(Crédit image : ANGELA WEISS/AFP via Getty Images)
SpaceX et OpenAI se préparent à entrer en bourse dans le cadre de ce qui serait la plus grande offre publique initiale (IPO) de tous les temps, et Nasdaq (NDAQ) a hâte.
L’opérateur boursier a déployé de nouvelles règles « d’entrée rapide » qui lui permettront d’accélérer le processus d’ajout de sociétés aussi massives à son indice phare Nasdaq-100. Habituellement, cela peut prendre jusqu’à un an pour qu’une action à grande capitalisation soit incluse dans le Nasdaq-100.
Selon les nouvelles règles (PDF), qui entreront en vigueur le 1er mai, les méga-capitalisations nouvellement publiques seraient éligibles à l’inclusion après seulement 15 jours de bourse – et avec seulement cinq jours d’avis préalable au marché.
C’est important pour plusieurs raisons. Le Nasdaq-100, qui comprend les 100 plus grandes sociétés non financières du Nasdaq Composite, est suivi par des fonds négociés en bourse avec plus de 800 milliards de dollars d’actifs. Une période d’attente plus longue informe sur la découverte des prix.
D’une part, le retard empêche les hedge funds d’accéder aux principaux investisseurs en ETF. Selon les nouvelles règles, les hedge funds pourraient acheter les actions le jour de l’introduction en bourse, puis les céder à des investisseurs passifs seulement 15 jours plus tard. Il s’agit essentiellement d’un transfert de richesse des investisseurs indiciels à long terme vers les professionnels de l’argent rapide.
Autre problème : lorsqu’une entreprise entre dans un indice, les acheteurs institutionnels sont obligés d’acheter des actions. Le Fiducie Invesco QQQ (QQQ), le plus grand ETF Nasdaq-100 avec 430 milliards de dollars d’actifs sous gestion (AUM), n’aura d’autre choix que d’acheter ces actions nouvellement émises deux semaines seulement après leur introduction en bourse. Les actions étant toujours à la mode après l’introduction en bourse, il est juste de dire que les investisseurs passifs n’obtiendront pas le meilleur prix.
Et n’oublions pas les initiés qui, selon les anciennes règles, disposaient d’une période de blocage de 90 à 180 jours. Selon les nouvelles règles, ils pourraient vendre lorsque les actions sont artificiellement soutenues par des achats forcés.

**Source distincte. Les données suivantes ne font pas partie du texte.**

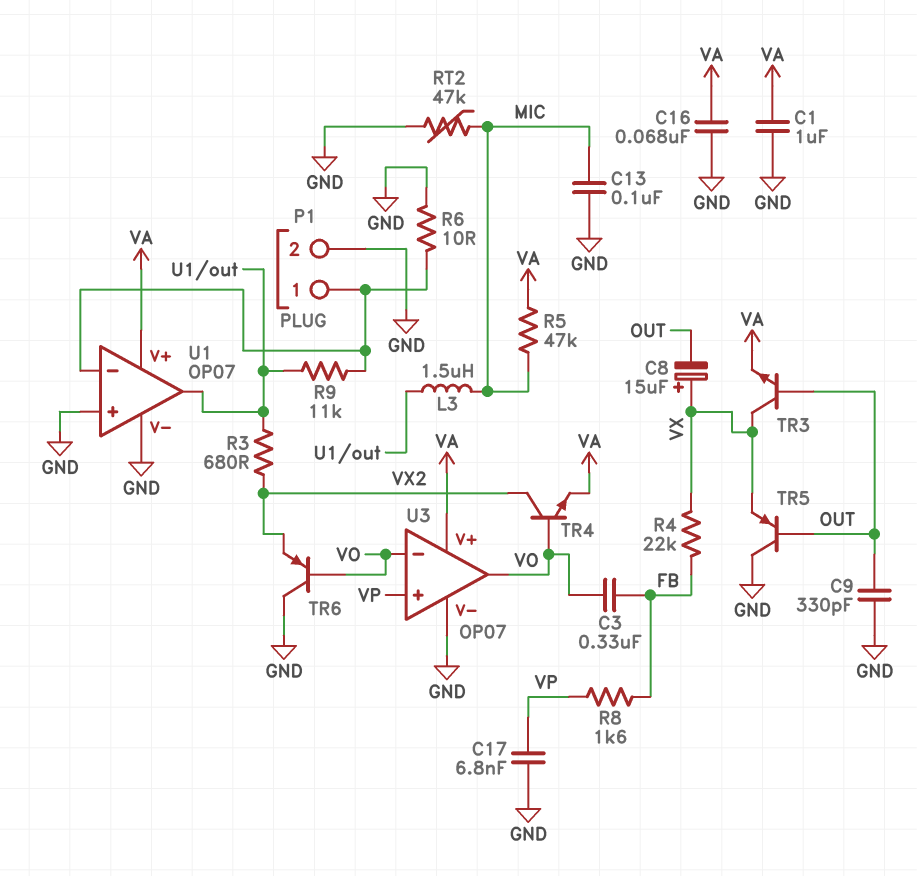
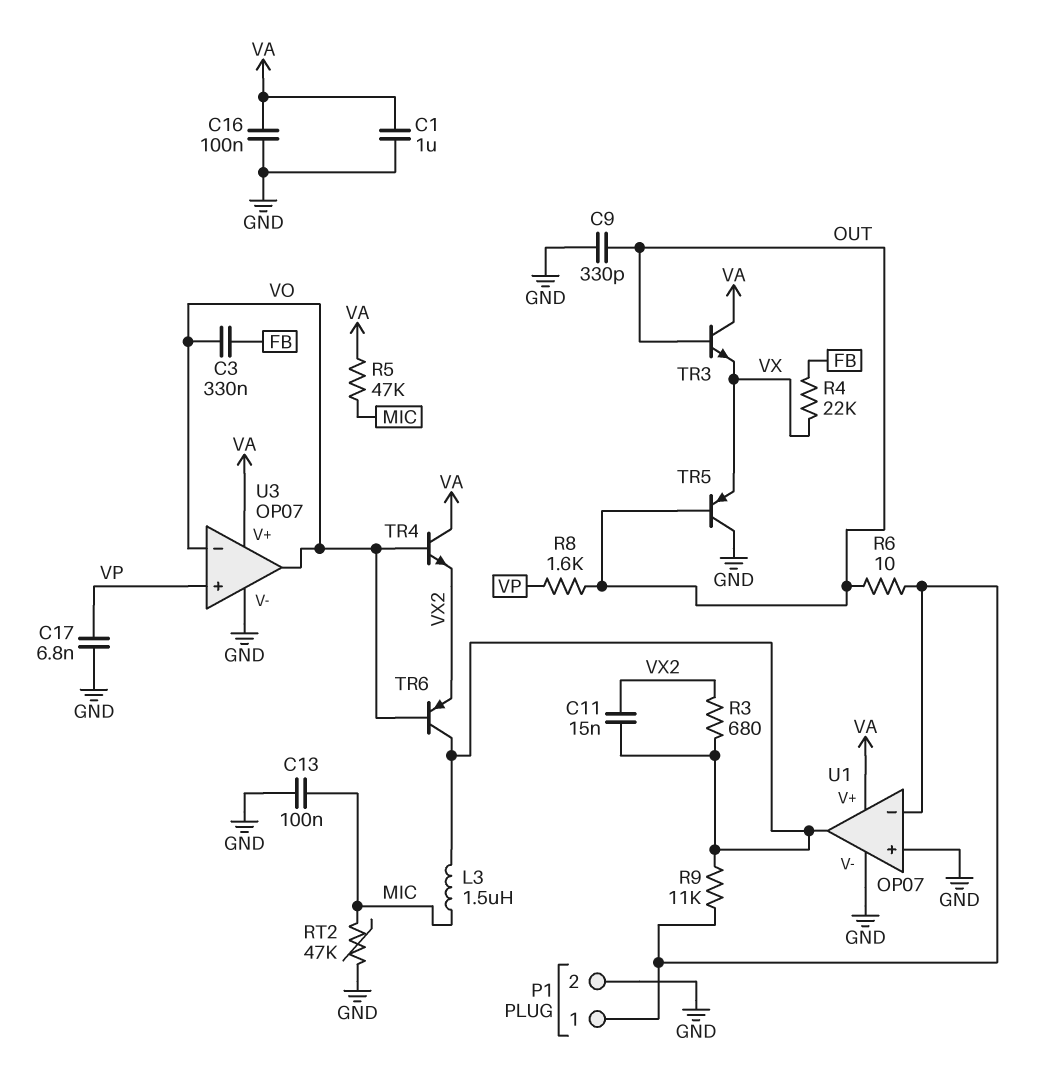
C8: 15uF (plus VX, minus OUT) -> none
C11: none -> 15nF (U1/out, VX2)
C16: 68nF (GND, VA) -> 100nF (GND, VA)
R6: 10 (GND, P1/1) -> 10 (OUT, P1/1)
R8: 1.6k (FB, VP) -> 1.6k (OUT, VP)
TR3: NPN (B OUT, C VX, E VA) -> NPN (B OUT, C VA, E VX)
TR4: NPN (B VO, C VX2, E VA) -> NPN (B VO, C VA, E VX2)
TR6: PNP (B VO, C GND, E VX2) -> PNP (B VO, C U1/out, E VX2)

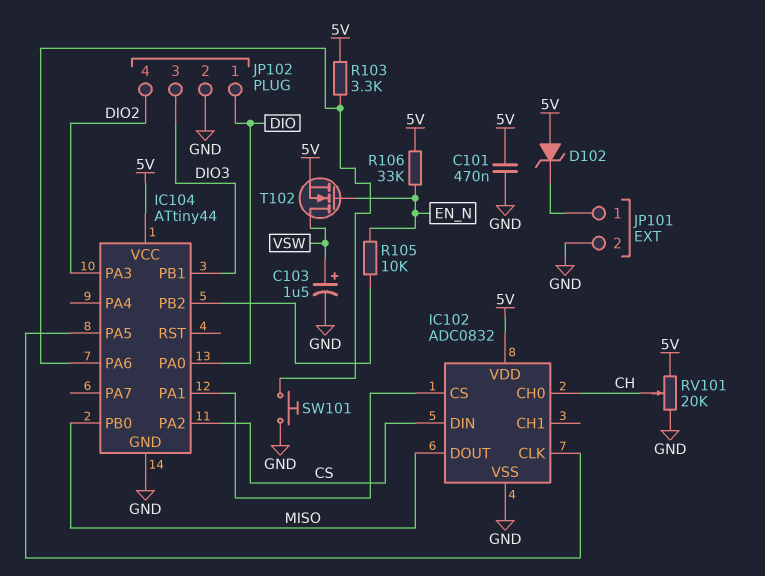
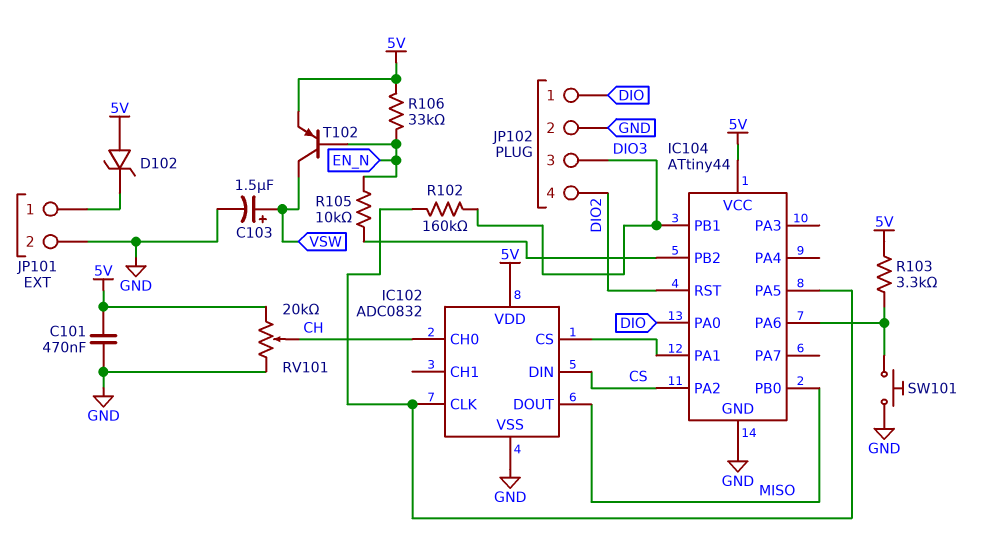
IC104 pin PA3: DIO2 -> none
IC104 pin RST: none -> DIO2
R102: none -> 160k (DIO3, IC102/CLK)
T102: NMOS (G EN_N, D VSW, S 5V) -> PNP (B EN_N, C VSW, E 5V)

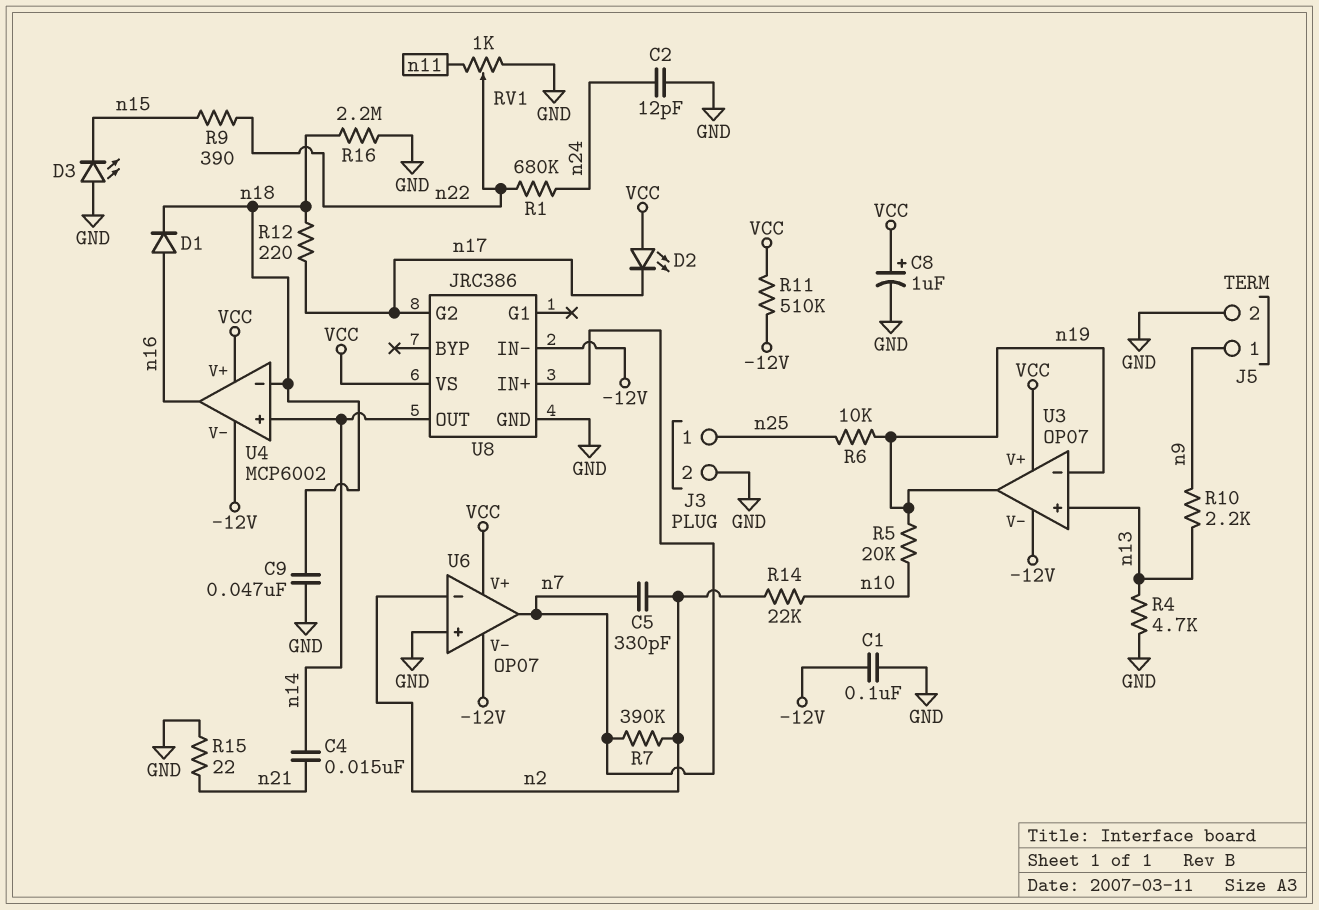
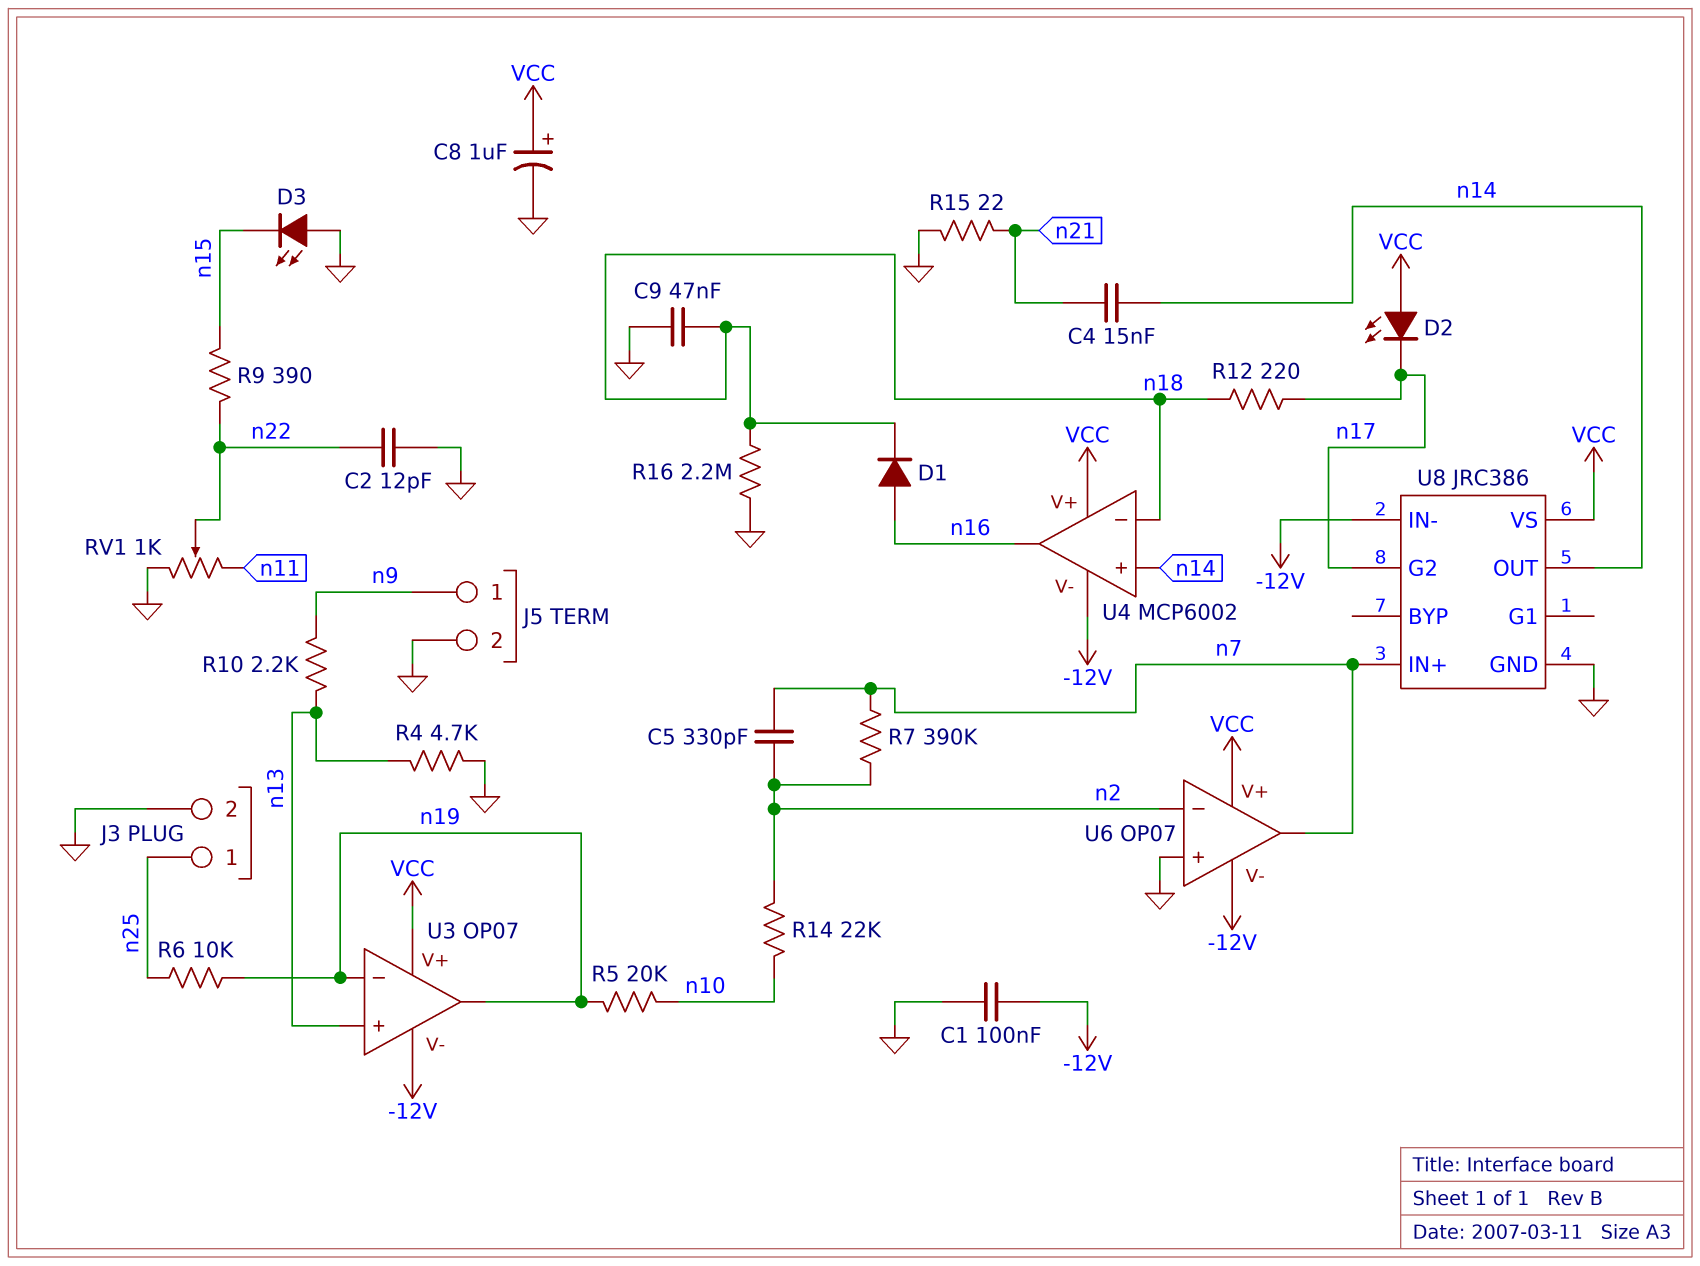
C2: 12pF (GND, n24) -> 12pF (GND, n22)
R1: 680k (n22, n24) -> none
R11: 510k (-12V, VCC) -> none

Si l’on met tout cela ensemble, les recherches montrent que le processus d’entrée rapide pourrait permettre aux sociétés nouvellement cotées en bourse de lever 6 % de capitaux supplémentaires – et que ces capitaux se feraient au détriment des investisseurs indiciels.
SpaceX vise une introduction en bourse en juin, avec une valorisation comprise entre 1,75 et 2 000 milliards de dollars. OpenAI, qui pourrait être introduite en bourse dès le quatrième trimestre 2026, est valorisée à plus de 850 milliards de dollars. Avec ce genre de chiffres époustouflants, vous pouvez comprendre pourquoi tant de voix crient au scandale.
« Il s’agit de la manipulation la plus structurelle d’un indice majeur que j’ai jamais vue », écrit George Noble, directeur des investissements de Conseillers en capital noble. « Auparavant, l’indexation était géniale parce qu’elle permettait de profiter librement de la découverte des prix par les gestionnaires actifs. Aujourd’hui, on indexe le marché. »
Lorsque des milliers de milliards de dollars affluent aveuglément vers tout ce que les règles dictent, « votre 401(k) est la liquidité de sortie. C’est la corruption fondamentale de l’indexation », ajoute-t-il.